LIPOPROTEINS


Major Classes of Lipoproteins

Essentially, lipoproteins are grouped into three major categories:

1. Chylomicron (CM) and very low density lipoprotein (VLDL). These are relatively low in protein, phospholipid, and cholesterol, but high (55 to 95 percent) in triglyceride. In more general terms, these particles are referred to as triglyceride-rich lipoproteins.
2. Intermediate density lipoproteins (IDL) and low density lipoproteins (LDL). These are characterized by high levels of cholesterol, mainly in the form of cholesteryl esters. The latter form of cholesterol is highly insoluble. Since up to 50 percent of the LDL mass is cholesterol, it is not surprising that LDL has a significant role in the development of atherosclerotic disease.
3. High density lipoprotein (HDL). The hallmarks of these particles are their high protein content (50 percent) and relatively high phospholipid content (30 percent). HDL are generally divided into two subclasses HDL2 and HDL3; of the two, HDL2 are large and less dense, and HDL3 are smaller and more dense.

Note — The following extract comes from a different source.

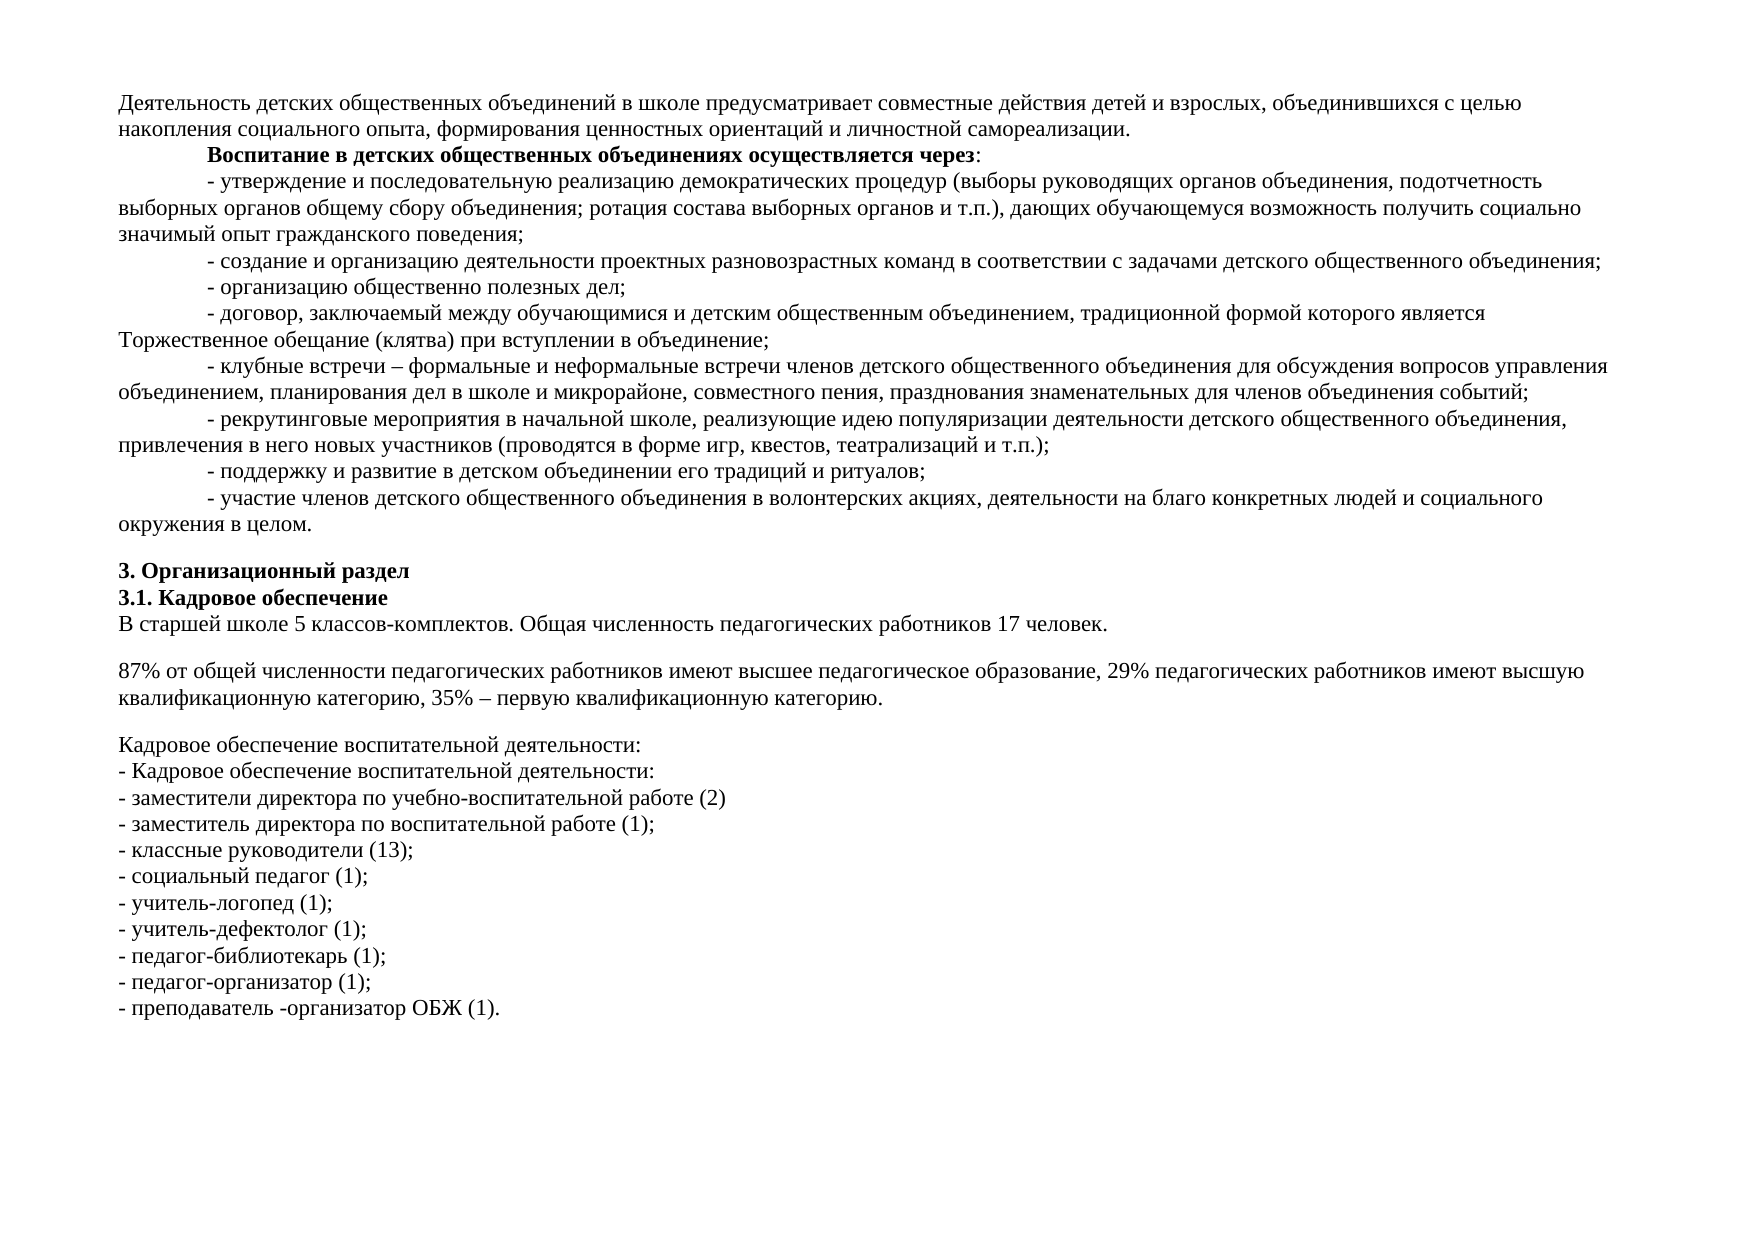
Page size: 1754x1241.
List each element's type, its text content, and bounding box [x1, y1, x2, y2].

PLASMA LIPOPROTEIN CONCENTRATIONS

The most commonly used clinical indicator for measuring potential risk of premature cardiovascular disease is the level of plasma lipids. Fasting levels of triglyceride, cholesterol, and HDL-cholesterol can often be used to identify possible abnormalities. Females characteristically have lower triglyceride concentrations (80 mg/dl) than males (120 mg/dl) and have higher HDL cholesterol (55 mg/dl versus 43 mg/dl for males). For comparison, the lipid levels from cordblood of normal, full-term newborns are also provided. The newborn infant has triglyceride and total cholesterol levels one-half to one-third those of the adult. The HDL cholesterol levels are relatively high (35 mg/dl) in the newborn, where the ratio of total cholesterol to HDL cholesterol is 2 compared with the adult values of 3.5 for females and 4.6 for males. HDL are considered beneficial; that is, they are protective against atherosclerosis, whereas LDL are positive risk factors. Therefore, the lipid levels in infants are perhaps the most "ideal," for at birth, plasma total cholesterol is low while HDL cholesterol is relatively high. Except for genetic abnormalities (such as homozygous familial hypercholesterolemia, to be discussed later), the vascular walls of neonates are free of fatty streaks. Fat accumulation appears in the first years of life, indicating that dietary input and environmental factors probably influence the initiation and progression of atherosclerosis. At birth, no distinction can be seen between male and female infants since sex hormone concentrations are low in levels and apparently have little metabolic influence at this stage of development.